### Records contained in a dataset
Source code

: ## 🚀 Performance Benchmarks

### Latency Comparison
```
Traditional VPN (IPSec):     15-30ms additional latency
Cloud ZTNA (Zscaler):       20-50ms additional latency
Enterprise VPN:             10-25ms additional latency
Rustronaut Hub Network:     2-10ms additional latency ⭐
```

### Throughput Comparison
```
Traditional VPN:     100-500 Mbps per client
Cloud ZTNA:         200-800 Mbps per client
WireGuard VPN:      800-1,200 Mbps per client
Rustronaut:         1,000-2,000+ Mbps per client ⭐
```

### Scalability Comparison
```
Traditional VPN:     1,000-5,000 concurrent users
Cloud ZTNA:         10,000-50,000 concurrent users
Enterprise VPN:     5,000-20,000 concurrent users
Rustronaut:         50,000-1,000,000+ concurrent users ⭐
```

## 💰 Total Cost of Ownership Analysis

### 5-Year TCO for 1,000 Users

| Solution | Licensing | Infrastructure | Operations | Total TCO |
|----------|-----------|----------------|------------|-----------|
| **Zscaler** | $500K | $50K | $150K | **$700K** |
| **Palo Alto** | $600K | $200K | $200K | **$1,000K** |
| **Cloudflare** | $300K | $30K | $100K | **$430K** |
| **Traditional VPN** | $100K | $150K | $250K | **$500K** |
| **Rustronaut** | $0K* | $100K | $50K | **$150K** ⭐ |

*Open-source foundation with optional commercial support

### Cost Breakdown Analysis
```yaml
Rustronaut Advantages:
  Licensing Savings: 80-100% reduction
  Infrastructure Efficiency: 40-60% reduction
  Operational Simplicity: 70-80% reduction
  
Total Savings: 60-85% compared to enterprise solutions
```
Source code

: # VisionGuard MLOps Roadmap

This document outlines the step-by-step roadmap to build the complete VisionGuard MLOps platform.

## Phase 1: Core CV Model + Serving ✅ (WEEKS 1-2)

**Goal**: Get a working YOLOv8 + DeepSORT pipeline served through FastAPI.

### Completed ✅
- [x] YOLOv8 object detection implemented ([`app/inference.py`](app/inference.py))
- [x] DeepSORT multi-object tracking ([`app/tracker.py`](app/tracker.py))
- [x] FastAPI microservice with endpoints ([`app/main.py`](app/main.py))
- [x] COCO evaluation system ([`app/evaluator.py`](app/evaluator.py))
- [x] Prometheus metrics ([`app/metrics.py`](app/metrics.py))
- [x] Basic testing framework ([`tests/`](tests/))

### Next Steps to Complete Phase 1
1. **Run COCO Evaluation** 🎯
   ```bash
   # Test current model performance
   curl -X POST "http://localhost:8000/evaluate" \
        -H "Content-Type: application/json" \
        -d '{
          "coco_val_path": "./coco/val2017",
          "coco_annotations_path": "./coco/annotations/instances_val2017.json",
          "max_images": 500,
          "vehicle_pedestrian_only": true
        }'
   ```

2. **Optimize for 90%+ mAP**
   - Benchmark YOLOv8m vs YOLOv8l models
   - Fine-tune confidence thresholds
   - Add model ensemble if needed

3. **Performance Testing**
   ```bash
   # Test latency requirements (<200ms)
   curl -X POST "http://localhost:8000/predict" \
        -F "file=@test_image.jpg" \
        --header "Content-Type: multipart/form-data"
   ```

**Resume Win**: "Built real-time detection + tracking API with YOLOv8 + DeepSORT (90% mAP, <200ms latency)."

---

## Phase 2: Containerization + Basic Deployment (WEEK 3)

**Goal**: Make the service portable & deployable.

### WHAT IS REQUIRED
Look back at the entries above. Retype the line with "## Phase 1: Core", the line with "- Add model ensemble if needed", and all lines in between.

### TASK ANSWER
## Phase 1: Core CV Model + Serving ✅ (WEEKS 1-2)

**Goal**: Get a working YOLOv8 + DeepSORT pipeline served through FastAPI.

### Completed ✅
- [x] YOLOv8 object detection implemented ([`app/inference.py`](app/inference.py))
- [x] DeepSORT multi-object tracking ([`app/tracker.py`](app/tracker.py))
- [x] FastAPI microservice with endpoints ([`app/main.py`](app/main.py))
- [x] COCO evaluation system ([`app/evaluator.py`](app/evaluator.py))
- [x] Prometheus metrics ([`app/metrics.py`](app/metrics.py))
- [x] Basic testing framework ([`tests/`](tests/))

### Next Steps to Complete Phase 1
1. **Run COCO Evaluation** 🎯
   ```bash
   # Test current model performance
   curl -X POST "http://localhost:8000/evaluate" \
        -H "Content-Type: application/json" \
        -d '{
          "coco_val_path": "./coco/val2017",
          "coco_annotations_path": "./coco/annotations/instances_val2017.json",
          "max_images": 500,
          "vehicle_pedestrian_only": true
        }'
   ```

2. **Optimize for 90%+ mAP**
   - Benchmark YOLOv8m vs YOLOv8l models
   - Fine-tune confidence thresholds
   - Add model ensemble if needed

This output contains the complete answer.